» **Source text**
___

Decline rooted to fast growth

"No one is going to invest in an area with boarded-up windows," said Mesa Mayor Scott Smith, who is leading an effort near the west end of town to revitalize the Fiesta District, once the city's most vibrant retail marketplace.

Ten miles east, Tara Treadway stood in her office about a block from a motel that was gutted by fire 15 months ago. She sees all the attention paid to the Fiesta District and wonders why the Main Street eyesore in her neighborhood hasn't been razed.

"If your house burned down in a neighborhood, you'd have to remove the mess," said Treadway, who manages an insecticide company. "So why doesn't the city have a law requiring businesses to do the same thing?"

That thought occurred to City Councilman Alex Finter two years ago when he asked city administrators to seek legal tools to demolish such buildings, with or without the owner's consent.

Finter later found support from Councilman Scott Somers in the quest to clean up neighborhoods and pave the way for redevelopment, but that's as far as it got.

Their proposal has yielded no remedies, and what's left of the San Dee Motel still stands just west of Power Road, one of the city's most traveled arteries and link to Phoenix-Mesa Gateway Airport, Arizona State University Polytechnic and Chandler-Gilbert Community College. A chain-link fence surrounds the demolished structure, its collapsed, asphalt-shingle roof, broken windows and open doors.

City officials are hoping to have the motel torn down in the near future, said Christine Zielonka, director of the Mesa Development and Sustainability Department.

She said the city could use federal Community Development Block Grants to raze the structure and put a lien on the property to recover that money from the property owner.

"We have been working with the City Attorney's Office to make sure that we first jump through all the legal hoops," Zielonka said.

But across the street from the motel, a gas station that has been vacant for months is surrounded by another chain-link fence. And within a block, a single-story building with boarded-up windows has been vacant for a year. An empty lot just to its west is littered with weeds.

A mile west, Buckhorn Baths, the once-famed spa and Mesa landmark, is deteriorating from old age and its closing a decade ago.

The 15-acre site, which opened in 1935 as a trading post, is up for sale, and there is interest among family members and local preservation groups to restore the complex.

"The problem is how long it takes to accomplish that and what the property looks like during that period," Somers said. "Many of these dilapidated and outdated buildings don't have any hope of new life."

Other examples of abandonment and neglect are plentiful, but efforts to revitalize marketplaces are also not hard to find.

"If there were more places like this that are kept up with the 50- to- 60-year-old feel I would come back more often," said Barbara Wagner of Gilbert after shopping at Sun Valley Plaza, a recently refurbished, 107,000-square-foot shopping center at 7246 E. Main.

___

» **Material supplied**
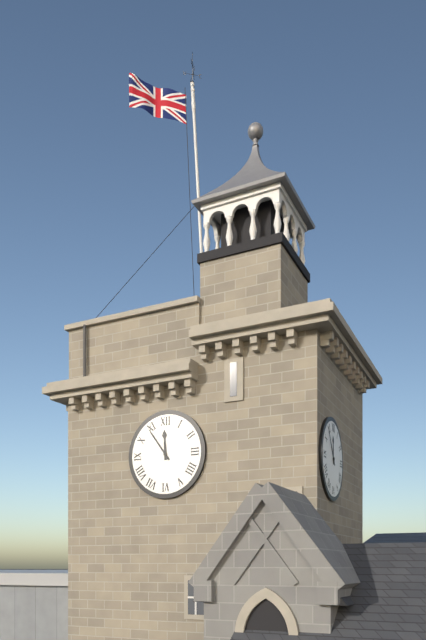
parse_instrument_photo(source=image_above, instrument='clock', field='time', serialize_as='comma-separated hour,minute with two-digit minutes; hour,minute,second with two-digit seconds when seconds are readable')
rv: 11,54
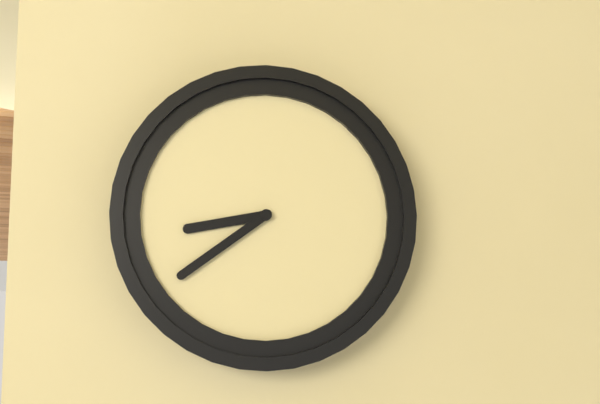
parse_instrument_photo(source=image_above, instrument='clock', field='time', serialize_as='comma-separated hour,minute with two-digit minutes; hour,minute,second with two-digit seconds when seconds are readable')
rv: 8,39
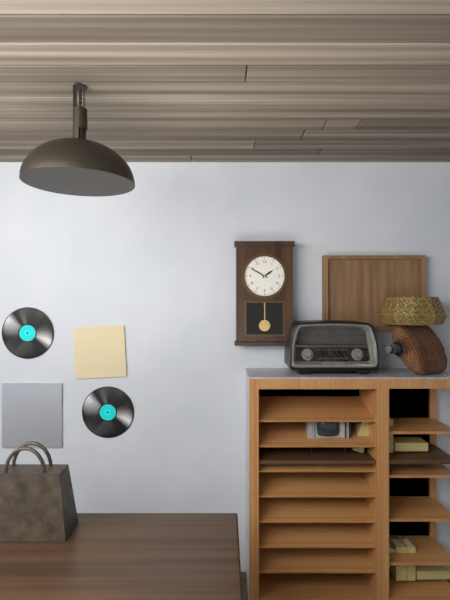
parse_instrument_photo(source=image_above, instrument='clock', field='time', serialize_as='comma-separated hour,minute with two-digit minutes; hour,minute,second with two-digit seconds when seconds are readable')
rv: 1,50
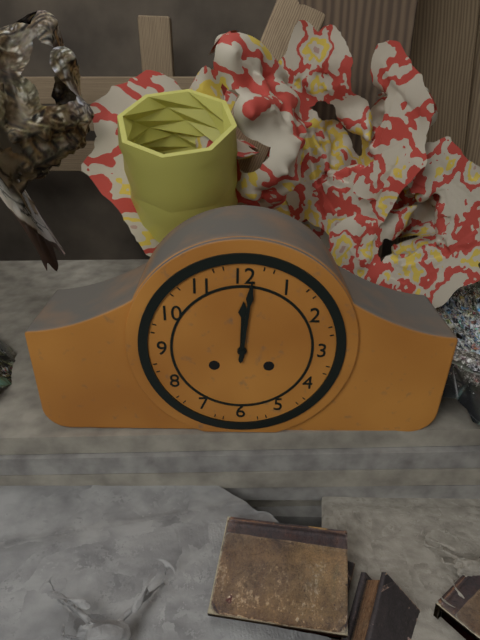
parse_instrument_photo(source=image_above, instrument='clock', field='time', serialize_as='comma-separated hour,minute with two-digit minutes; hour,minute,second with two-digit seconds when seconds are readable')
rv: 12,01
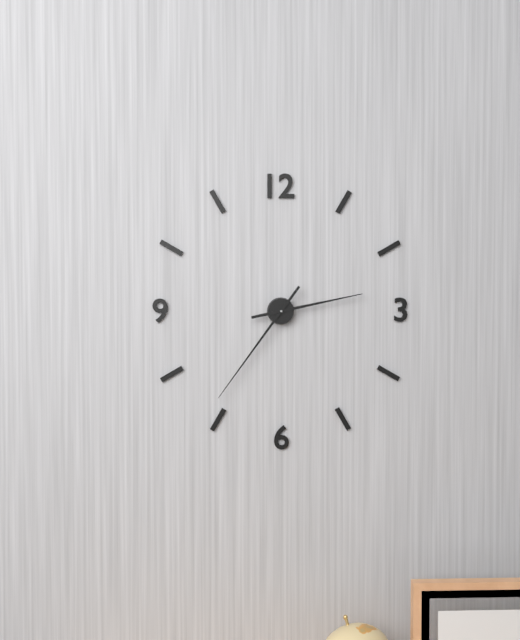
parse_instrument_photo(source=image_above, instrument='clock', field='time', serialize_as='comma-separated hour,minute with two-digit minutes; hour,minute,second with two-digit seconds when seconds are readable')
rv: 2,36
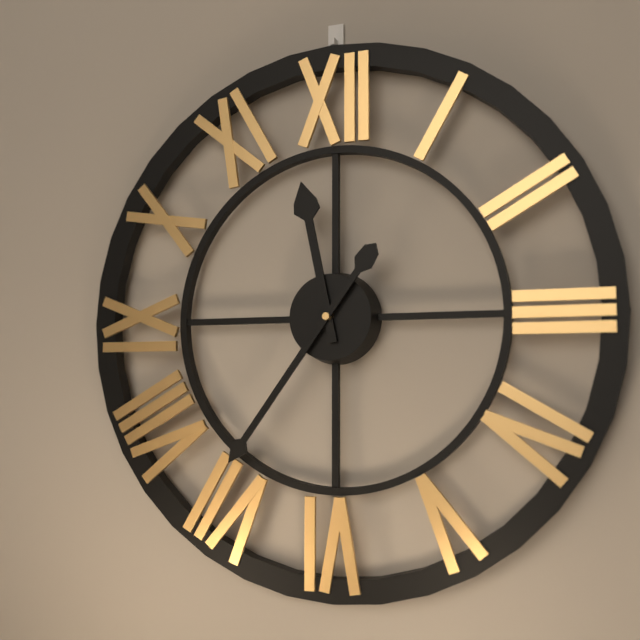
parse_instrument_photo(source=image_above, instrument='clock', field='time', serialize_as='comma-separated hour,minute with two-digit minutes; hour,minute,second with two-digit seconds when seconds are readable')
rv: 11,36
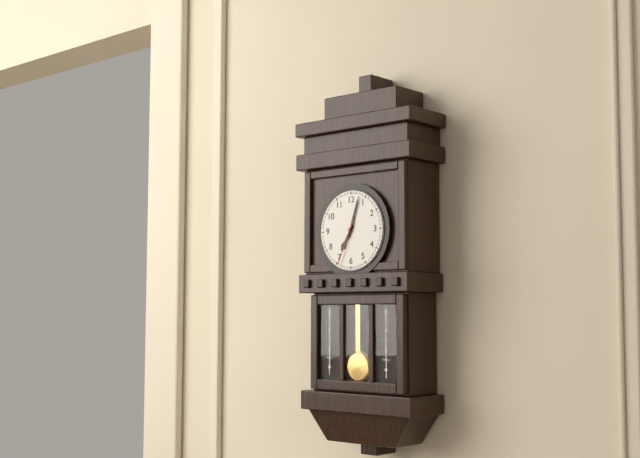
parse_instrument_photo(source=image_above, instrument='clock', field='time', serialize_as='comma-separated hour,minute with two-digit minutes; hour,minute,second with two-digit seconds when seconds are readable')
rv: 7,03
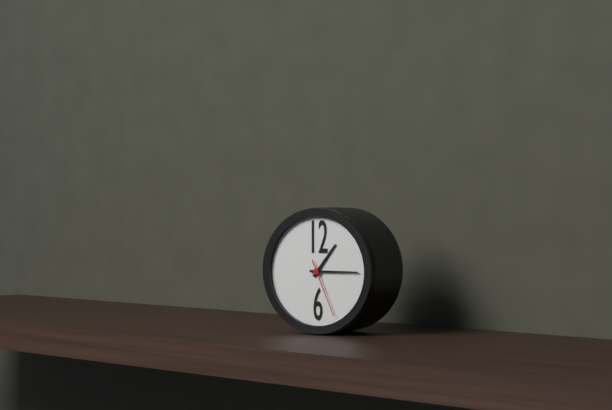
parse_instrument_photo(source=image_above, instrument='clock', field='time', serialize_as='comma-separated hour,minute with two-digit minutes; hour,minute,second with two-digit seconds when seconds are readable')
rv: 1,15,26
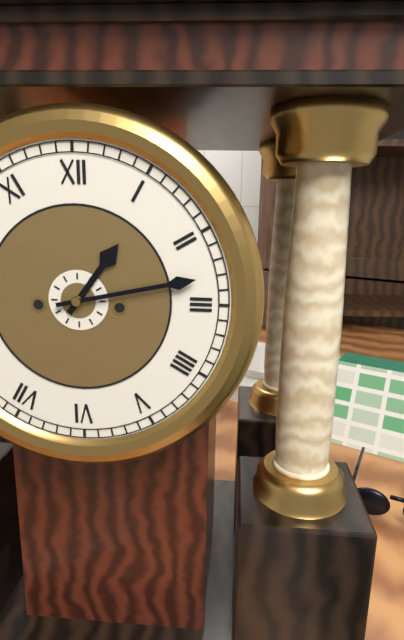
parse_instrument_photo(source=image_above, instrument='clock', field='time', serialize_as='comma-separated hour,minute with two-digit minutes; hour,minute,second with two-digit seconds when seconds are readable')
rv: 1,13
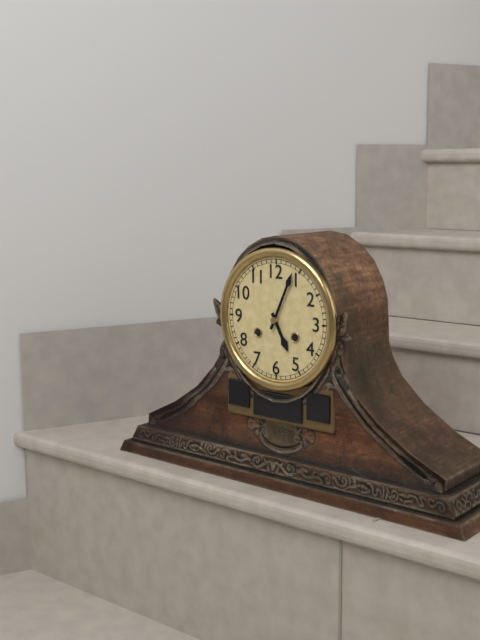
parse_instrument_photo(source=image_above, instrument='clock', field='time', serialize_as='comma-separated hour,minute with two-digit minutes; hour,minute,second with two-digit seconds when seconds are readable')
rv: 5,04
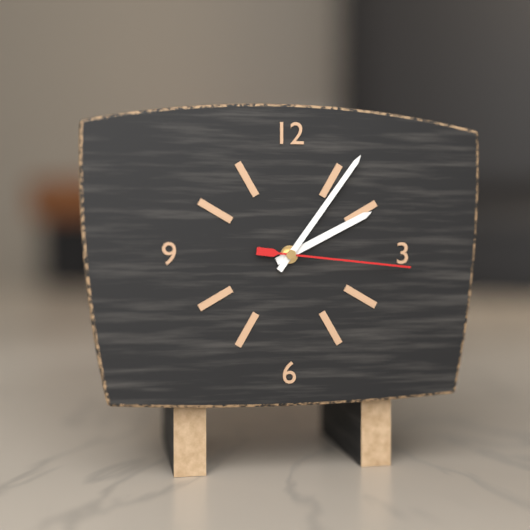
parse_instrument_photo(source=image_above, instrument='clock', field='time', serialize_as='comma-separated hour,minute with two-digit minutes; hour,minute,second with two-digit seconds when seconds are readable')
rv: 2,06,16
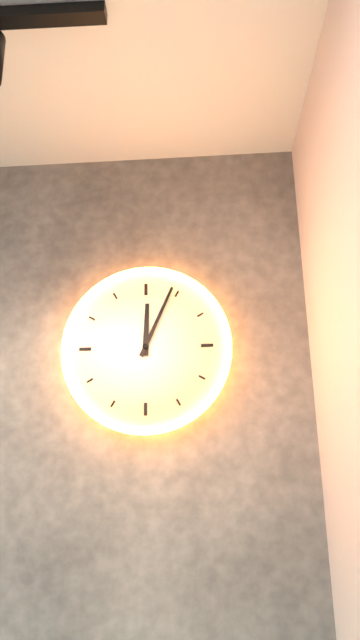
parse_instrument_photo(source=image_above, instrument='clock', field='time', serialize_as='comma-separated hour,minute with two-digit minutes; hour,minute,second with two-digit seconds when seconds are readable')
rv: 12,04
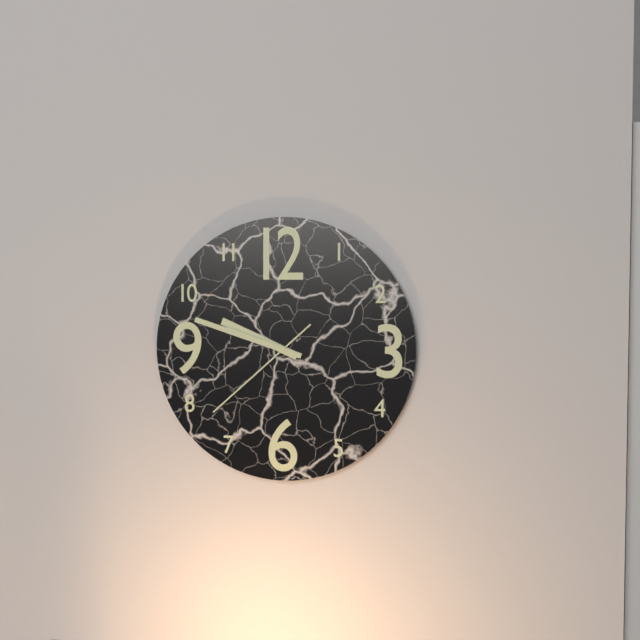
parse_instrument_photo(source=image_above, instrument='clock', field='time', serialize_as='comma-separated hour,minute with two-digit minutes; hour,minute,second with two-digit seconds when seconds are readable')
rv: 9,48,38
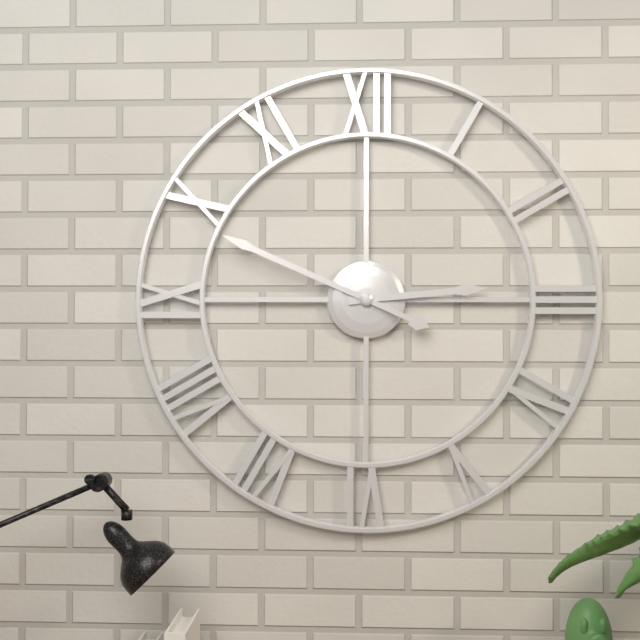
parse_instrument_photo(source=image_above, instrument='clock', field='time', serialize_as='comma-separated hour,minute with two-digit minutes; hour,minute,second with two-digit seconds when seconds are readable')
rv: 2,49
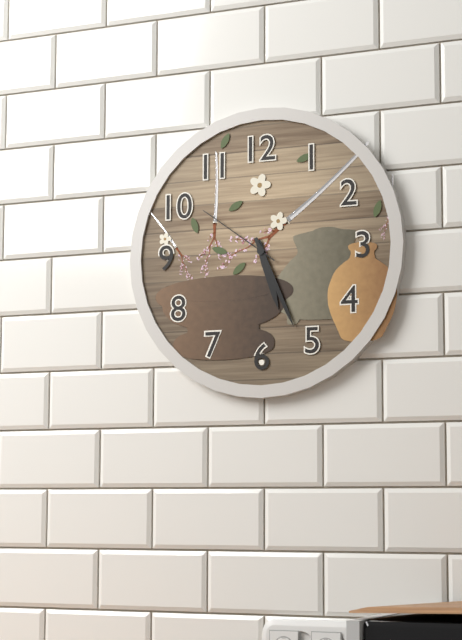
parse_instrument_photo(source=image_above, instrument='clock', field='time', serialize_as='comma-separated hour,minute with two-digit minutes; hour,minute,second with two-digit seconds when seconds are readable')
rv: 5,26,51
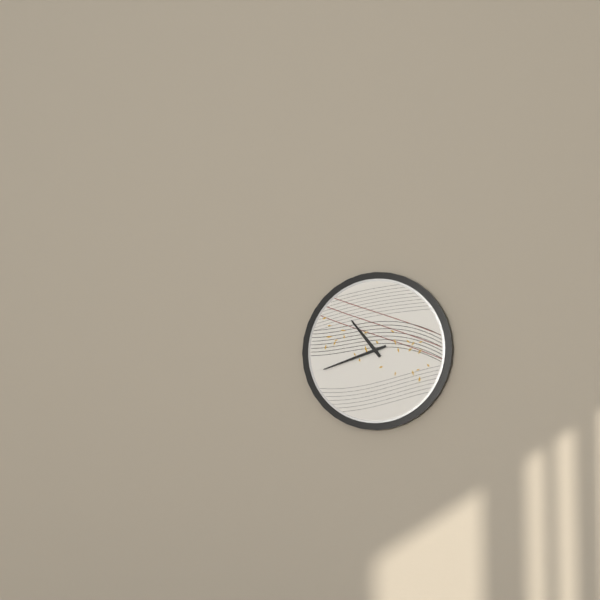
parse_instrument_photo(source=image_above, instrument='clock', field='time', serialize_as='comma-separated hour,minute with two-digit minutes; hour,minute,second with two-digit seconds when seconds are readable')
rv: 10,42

___

» **Set tasks**
(1) Write out the section of the article on Mesa's decline that opens with the words containing "Decline rooted to" and closes with "vibrant retail marketplace.".
(2) In the article on Mesa's decline, what year did the Buckhorn Baths site open as a trading post?
(3) Carry the article on Mesa's decline forward from its final sentence.
The listing comes from a source unrelated to the article on Mesa's decline.

» **Answers below**
(1)
Decline rooted to fast growth

"No one is going to invest in an area with boarded-up windows," said Mesa Mayor Scott Smith, who is leading an effort near the west end of town to revitalize the Fiesta District, once the city's most vibrant retail marketplace.

(2) 1935

(3)
The center's owner, developer Michael Pollack, said "extremely creative" uses of commercial outlets and turning unproductive property into high-density residential units could put East Main back on its feet.

"Main Street needs more people living along or near it to support the businesses," he said.

But the city needs to step in to attack blight, he said, a problem that Smith said Mesa is virtually powerless to stop.

"The city should surely have the ability to tear down those structures as soon as the property owner settles with the insurance company," Pollack said.

But it doesn't work that way in Mesa, which has historically been reluctant to tell individual owners what they can and can't do with their property.

"Some cities have stringent codes, and they have the ability to go in and force things to happen," Smith said. "Some cities are very aggressive. Historically, Mesa has not been very aggressive."

It was only in 2009 that the city, with voter approval, authorized inspectors to check the interiors of rental properties suspected of being unsafe, he said.

"Now, we are seeing the effects of burned-out property, and people look at it and see that if property owners don't do anything it has the effect of dragging down an area," Smith said.

More on this topic

How other cities attack blight

• Chandler will use a new Voluntary Demolition Program in which owners have to request the demolition and agree to pay one-fourth the cost. The remainder is financed through federal grant funds.

Property owners also must be current on their taxes and agree to keep the parcel clean and weed-free afterward.

• Phoenix confronts some of its blight with a neighborhood-preservation ordinance that authorizes demolition of unsafe buildings after notice is given to the owner and filed with the county recorder.

• Glendale has teamed with two non-profit groups to buy and renovate vacant homes with federal funds and then sell them.